'World's heaviest woman' dies after being bedridden for 25 years

'World's heaviest woman' dies after being bedridden for 25 years

The woman once dubbed the heaviest in the world has passed away at the age of 37.

Eman Ahmed Abd El Aty, from Alexandria, Egypt, had recently undergone surgery when she died from various complications relating to her weight, including kidney dysfunction and heart disease.

At her heaviest she weighed 1,100 lbs (500 kgs), and was restricted to her bed for most of her life. Heavy since she was young, it is her parents' belief that Eman Ahmed Abd El Aty suffered from an infectious disease called elephantiasis, which causes severe swelling in the arms and legs.

Credit: CEN

Due to this, she lost the ability to walk when she was just 11 years old, after a cerebral stroke rendered her unable to leave her bed. The lack of movement in her bed only caused the condition to worsen over time. At one point doctors believed she had a thyroid issue, a hormone that regulates your metabolism. Around 5-10 lbs of body weight are dependent on the thyroid, depending on the severity of the case, with her condition far out of this range.

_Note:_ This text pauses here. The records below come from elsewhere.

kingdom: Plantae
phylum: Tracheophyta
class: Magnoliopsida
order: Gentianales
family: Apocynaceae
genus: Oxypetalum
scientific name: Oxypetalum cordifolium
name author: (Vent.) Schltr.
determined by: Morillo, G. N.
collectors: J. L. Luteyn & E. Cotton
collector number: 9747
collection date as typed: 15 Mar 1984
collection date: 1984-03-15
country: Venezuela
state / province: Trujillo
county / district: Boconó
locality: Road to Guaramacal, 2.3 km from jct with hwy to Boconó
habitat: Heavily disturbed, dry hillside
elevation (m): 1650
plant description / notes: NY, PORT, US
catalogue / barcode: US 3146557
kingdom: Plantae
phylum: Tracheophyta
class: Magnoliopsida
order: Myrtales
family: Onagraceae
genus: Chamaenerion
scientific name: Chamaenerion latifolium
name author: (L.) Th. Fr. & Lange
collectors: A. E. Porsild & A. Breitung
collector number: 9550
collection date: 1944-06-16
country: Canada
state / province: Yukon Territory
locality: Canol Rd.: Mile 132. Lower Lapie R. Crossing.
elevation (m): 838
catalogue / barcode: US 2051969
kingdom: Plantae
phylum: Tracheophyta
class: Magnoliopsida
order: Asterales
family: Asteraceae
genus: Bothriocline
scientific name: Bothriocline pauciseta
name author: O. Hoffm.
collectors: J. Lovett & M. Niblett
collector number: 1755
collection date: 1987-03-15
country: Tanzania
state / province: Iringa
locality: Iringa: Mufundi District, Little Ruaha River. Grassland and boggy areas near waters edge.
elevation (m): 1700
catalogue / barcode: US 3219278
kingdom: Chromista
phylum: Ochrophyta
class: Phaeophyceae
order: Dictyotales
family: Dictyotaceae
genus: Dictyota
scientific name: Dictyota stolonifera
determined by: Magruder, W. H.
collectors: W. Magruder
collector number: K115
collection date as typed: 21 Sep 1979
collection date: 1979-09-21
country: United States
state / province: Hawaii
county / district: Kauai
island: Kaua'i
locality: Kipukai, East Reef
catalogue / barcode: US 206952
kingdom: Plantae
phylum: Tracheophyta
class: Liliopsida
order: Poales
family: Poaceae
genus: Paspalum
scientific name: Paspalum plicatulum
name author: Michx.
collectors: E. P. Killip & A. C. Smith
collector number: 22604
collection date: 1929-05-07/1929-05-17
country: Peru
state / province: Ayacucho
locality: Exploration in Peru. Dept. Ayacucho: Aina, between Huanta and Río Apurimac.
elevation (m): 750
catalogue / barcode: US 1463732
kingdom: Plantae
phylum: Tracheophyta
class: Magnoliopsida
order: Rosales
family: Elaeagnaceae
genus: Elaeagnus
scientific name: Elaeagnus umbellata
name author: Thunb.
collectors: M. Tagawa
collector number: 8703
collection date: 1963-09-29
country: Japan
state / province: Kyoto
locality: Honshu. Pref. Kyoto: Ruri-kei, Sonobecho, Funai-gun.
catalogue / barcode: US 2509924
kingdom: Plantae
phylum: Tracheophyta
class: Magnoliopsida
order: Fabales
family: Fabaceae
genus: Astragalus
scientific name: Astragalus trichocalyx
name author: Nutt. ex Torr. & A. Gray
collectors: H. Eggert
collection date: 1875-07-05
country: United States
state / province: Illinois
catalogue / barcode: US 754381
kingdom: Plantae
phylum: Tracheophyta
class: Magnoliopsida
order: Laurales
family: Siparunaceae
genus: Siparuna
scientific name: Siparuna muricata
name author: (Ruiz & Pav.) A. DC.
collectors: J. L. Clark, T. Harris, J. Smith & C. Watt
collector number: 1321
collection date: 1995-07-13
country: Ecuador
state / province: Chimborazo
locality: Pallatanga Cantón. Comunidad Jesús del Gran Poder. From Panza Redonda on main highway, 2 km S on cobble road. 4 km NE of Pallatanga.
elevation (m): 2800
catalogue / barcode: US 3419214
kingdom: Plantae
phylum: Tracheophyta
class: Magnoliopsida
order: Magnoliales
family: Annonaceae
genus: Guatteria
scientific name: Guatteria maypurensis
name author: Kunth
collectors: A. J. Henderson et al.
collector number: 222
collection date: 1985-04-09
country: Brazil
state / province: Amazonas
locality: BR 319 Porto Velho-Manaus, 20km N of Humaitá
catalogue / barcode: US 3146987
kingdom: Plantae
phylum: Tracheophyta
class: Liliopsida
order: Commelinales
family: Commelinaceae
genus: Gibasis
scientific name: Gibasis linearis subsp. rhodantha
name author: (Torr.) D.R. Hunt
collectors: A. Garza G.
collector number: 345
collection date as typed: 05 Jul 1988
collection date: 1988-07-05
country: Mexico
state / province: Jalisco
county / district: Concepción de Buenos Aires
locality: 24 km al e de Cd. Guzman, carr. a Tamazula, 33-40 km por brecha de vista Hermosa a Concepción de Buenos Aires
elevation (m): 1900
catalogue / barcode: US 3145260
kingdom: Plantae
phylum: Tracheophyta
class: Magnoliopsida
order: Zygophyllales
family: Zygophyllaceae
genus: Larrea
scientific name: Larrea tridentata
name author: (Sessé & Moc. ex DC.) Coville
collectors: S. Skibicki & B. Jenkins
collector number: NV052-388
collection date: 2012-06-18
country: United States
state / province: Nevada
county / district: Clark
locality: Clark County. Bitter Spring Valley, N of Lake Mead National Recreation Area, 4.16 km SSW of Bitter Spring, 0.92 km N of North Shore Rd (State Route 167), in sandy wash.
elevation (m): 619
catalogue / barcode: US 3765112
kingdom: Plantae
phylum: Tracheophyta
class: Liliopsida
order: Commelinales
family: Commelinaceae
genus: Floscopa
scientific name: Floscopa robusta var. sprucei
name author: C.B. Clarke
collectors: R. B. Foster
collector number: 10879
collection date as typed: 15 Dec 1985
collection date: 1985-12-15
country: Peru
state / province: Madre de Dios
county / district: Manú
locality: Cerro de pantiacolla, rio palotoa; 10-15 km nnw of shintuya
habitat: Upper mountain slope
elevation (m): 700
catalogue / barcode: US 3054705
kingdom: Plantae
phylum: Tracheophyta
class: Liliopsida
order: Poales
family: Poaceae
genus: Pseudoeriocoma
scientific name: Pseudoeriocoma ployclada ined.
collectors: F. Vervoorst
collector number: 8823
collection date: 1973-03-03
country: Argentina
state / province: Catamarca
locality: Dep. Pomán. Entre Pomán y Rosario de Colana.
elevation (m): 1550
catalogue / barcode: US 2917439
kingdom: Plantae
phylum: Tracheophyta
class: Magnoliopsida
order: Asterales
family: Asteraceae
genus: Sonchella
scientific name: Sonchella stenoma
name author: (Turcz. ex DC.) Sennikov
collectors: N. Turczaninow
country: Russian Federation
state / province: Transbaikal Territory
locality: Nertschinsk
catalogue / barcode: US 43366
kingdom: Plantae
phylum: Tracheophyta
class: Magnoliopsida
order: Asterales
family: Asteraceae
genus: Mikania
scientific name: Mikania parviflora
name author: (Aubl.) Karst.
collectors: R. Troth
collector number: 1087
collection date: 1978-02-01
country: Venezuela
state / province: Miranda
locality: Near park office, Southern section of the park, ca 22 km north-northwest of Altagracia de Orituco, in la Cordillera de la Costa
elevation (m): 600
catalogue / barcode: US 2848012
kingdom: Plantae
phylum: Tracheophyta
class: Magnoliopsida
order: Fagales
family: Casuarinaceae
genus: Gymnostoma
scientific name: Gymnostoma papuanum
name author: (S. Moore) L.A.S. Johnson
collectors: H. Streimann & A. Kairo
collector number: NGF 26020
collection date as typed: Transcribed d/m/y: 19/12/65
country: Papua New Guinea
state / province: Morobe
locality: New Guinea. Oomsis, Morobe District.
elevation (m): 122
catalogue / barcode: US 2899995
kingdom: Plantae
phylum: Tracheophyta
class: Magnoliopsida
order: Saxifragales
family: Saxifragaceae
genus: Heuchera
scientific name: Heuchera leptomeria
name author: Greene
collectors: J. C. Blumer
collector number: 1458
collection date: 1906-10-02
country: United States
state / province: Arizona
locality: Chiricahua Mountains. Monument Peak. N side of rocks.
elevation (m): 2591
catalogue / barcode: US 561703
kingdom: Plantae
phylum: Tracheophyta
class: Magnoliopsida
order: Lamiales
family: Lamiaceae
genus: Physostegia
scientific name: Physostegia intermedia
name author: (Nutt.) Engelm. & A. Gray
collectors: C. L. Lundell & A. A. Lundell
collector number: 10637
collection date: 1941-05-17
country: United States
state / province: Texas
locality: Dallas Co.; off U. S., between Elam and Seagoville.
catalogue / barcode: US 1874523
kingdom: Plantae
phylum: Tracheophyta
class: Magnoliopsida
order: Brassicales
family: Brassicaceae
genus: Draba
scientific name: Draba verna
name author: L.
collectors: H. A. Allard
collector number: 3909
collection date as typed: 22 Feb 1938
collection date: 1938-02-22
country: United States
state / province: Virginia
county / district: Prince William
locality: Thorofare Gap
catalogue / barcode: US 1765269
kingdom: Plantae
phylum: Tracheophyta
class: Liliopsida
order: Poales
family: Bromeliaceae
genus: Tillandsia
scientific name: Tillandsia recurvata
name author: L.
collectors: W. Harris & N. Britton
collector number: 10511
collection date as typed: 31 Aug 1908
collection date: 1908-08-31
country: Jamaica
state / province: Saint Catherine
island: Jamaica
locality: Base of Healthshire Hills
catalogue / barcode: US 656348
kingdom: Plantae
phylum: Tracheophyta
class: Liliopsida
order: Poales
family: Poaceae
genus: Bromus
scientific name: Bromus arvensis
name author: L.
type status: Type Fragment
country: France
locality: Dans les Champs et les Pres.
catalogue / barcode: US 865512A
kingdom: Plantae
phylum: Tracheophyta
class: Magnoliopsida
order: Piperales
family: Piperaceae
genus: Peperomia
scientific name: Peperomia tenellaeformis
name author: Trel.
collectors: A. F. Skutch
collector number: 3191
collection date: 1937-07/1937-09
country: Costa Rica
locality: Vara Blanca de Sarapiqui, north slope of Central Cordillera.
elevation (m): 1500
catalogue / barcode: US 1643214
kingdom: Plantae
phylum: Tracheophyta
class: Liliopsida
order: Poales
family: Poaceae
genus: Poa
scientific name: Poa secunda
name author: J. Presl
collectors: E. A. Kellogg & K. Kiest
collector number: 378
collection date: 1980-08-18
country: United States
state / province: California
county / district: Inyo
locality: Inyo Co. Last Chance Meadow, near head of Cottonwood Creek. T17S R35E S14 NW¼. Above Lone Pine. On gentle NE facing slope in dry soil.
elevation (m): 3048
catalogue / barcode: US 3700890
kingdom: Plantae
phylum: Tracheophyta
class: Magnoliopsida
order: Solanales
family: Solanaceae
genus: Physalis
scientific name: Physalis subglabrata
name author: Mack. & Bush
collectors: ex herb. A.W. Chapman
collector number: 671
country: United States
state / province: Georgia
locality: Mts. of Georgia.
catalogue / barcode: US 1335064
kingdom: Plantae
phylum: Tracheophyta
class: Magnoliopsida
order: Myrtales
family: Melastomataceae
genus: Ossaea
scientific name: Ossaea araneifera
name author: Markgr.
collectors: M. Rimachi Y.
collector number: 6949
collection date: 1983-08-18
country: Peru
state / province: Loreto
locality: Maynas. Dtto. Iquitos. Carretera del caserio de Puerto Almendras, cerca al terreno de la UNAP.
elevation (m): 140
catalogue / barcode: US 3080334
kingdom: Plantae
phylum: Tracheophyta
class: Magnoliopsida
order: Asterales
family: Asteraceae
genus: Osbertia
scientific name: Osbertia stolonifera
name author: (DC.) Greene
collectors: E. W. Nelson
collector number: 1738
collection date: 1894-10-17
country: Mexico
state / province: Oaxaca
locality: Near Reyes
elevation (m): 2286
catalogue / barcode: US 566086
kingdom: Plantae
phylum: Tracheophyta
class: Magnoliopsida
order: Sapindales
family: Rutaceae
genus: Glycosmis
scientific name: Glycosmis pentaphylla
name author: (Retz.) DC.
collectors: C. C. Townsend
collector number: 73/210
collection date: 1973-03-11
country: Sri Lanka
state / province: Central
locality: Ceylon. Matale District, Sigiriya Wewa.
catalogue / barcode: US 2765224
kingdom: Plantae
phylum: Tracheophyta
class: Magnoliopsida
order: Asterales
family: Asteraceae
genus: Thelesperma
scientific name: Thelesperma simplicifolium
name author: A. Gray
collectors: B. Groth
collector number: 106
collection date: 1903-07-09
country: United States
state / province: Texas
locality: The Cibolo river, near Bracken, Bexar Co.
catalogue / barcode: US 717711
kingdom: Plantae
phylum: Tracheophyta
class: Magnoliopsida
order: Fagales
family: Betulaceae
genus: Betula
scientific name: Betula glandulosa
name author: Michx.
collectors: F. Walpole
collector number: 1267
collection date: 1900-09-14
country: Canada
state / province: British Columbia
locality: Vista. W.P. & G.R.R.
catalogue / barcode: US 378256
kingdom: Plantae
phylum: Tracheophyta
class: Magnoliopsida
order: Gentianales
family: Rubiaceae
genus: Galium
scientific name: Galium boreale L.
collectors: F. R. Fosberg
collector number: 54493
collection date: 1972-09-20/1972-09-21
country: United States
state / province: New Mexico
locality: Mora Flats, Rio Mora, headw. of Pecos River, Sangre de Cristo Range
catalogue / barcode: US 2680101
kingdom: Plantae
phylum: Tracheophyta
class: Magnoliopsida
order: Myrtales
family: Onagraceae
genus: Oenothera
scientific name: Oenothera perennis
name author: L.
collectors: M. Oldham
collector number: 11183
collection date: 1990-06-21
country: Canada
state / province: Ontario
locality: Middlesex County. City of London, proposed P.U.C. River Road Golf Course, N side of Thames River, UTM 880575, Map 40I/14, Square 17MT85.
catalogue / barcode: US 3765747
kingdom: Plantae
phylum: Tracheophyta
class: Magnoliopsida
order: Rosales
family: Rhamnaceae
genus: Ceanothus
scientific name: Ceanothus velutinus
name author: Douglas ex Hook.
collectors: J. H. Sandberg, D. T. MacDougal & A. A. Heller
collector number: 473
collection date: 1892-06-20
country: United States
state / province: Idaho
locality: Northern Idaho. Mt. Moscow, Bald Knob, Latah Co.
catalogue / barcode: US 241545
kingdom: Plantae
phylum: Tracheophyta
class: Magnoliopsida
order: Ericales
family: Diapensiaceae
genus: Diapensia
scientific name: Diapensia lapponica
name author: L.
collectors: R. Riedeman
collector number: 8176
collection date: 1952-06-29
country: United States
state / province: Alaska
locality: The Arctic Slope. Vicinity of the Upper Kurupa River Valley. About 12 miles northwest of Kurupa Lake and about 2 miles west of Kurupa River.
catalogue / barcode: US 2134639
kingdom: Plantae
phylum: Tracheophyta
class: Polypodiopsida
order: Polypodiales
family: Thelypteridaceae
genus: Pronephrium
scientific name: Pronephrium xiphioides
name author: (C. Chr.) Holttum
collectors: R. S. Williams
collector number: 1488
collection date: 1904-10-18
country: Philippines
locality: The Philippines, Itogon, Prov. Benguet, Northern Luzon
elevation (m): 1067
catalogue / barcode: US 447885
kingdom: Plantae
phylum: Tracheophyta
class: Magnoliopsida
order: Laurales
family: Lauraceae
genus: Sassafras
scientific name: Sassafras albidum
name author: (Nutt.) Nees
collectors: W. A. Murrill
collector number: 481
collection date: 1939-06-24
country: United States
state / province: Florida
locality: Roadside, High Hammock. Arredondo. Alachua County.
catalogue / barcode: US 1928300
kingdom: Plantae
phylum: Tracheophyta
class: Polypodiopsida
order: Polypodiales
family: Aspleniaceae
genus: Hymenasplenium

Her sister started an online campaign to help raise awareness, which attracted the attention of a Mumbai doctor, Dr. Lakdawala, who took on her case for free. She was flown over in March, inside a modified plane in January that could take her weight. This was the first time she had left the house in 25 years.

Credit: Getty

Before the procedure, she had to lose 220 lbs to be able to make it onto the operating table. After this the bariatric surgery could be completed, a last resort operation that can be used to restrict the size of the stomach. The surgery was announced to be a success, and the hospital released photos of Ms Abd El Aty, claiming that she could now fit into a wheelchair, sit for longer periods of time, and had lost 600 lbs .

Afterwards, Eman's sister Shaimaa revealed that she believed that the hospital had lied about the weight loss and were sending her home too soon, speaking in a video she published online:

"He didn't weigh her before and after. If he has any proof of her weight loss, show us the video of her weight before and after."

"There are cases like this in other parts of the world. In America and in other countries, there are heavyweight people. They have been in the hospital for one or two years to lose weight and become normal.

Credit: Saifee Hospital

"But just after a month or two here, the doctors say that I can take my sister back. I asked them how, as she is still very big and if anything happens to her in Egypt, how can I go to a hospital there?"

"It would be impossible and nobody would help me in Egypt. I said, 'Please please keep her for a long time to help her lose weight'"

The hospital angrily dismissed these claims and stuck by its earlier statements. Eman was then transferred from the specialist surgery to a hospital Abu Dhabi in May, where she continued to recover. Unfortunately, this week Eman passed away, before she was able have the additional surgeries planned, or take part in the physiotherapy sessions needed to regain the use of her limbs.

The Abu Dhabi hospital released an announcement as to her death, but there hasn't been a specific cause given for her death as of yet.